The PAS states that interior locations where ESS units are installed shall have fresh-air ventilation to outdoors. Ventilation systems should not compromise the fire resistance of the battery enclosure, and outdoor ports of the ventilation must be at least 1 m from doors, windows, ventilation ports, and escape routes. An informational note also points to BS EN IEC 62485 for further guidance.

Issue

This requirement is well intended but, broadly applied, ignores distinctions that are addressed in other installation and product standards. For example, the validation and testing section of IEC 62933-5-2 acknowledges that requirements should depend on chemistry-specific accumulation and cites off-gassing measurements in large-scale fire testing as a means to determining venting requirements. It cites an Annex describing UL 9540A large-scale fire testing as a means to do this. All Powerwall products have demonstrated through UL 9540A testing that under normal operating conditions (charging or discharging) there is no production of hydrogen or other flammable gasses.

Recommendation

While many of the common locations where Powerwall is typically installed may already comply with this requirement, Tesla considers the PAS approach to be unnecessarily broad-brush. The UL 9540 and 9540A certification requires that the Powerwall installation manual address any and all ventilation requirements based on the results of the testing under normal and failure conditions. Tesla’s position is that the PAS should acknowledge the use of these rigorous type tests and their findings as an alternative to a blanket ventilation requirement.

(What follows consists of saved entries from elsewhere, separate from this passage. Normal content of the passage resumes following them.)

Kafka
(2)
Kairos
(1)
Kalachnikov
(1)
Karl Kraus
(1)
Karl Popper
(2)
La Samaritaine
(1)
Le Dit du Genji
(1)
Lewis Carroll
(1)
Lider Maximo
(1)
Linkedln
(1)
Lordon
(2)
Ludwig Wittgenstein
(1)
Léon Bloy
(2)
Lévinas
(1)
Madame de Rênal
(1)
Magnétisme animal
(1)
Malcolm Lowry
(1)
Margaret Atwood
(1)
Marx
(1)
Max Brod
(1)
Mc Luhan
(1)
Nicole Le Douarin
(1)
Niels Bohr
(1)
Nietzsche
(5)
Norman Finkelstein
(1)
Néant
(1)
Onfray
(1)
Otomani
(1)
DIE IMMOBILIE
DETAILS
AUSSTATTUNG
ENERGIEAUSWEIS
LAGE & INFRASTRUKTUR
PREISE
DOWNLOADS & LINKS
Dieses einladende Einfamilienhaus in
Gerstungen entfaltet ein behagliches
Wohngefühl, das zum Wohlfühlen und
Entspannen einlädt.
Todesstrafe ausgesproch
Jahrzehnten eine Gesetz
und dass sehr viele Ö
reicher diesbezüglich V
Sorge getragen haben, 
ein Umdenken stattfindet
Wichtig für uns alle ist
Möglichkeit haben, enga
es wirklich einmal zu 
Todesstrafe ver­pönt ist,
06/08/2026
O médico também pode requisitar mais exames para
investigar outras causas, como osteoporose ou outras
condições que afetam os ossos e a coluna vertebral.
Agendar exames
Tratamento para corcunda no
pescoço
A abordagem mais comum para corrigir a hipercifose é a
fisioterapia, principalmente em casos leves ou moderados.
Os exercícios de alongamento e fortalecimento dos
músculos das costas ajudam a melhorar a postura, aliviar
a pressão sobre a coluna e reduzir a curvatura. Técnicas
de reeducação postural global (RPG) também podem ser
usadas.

Section 6.6 and 7.3 – Protection Against Impact

The PAS requires that storage batteries (Section 6.6) and power conversion equipment (Section 7.3) installed in locations subject to vehicle damage (garages, driveways and similar locations) shall have a minimum degree of protection against external mechanical impact. PCE equipment is required to have an impact protection rating of IK08 in accordance with IEC 62262 (equivalent to 5 Joules), and storage battery enclosures a rating of IK10 (20 Joules). Powerwall is tested for compliance with the IK08 rating, in accordance with the requirements in IEC 62933-5-2 and IEC 62477-1. Therefore, installers wishing to meet the requirements of the PAS should consider additional protection (barriers, enclosures, or equivalent) in these locations.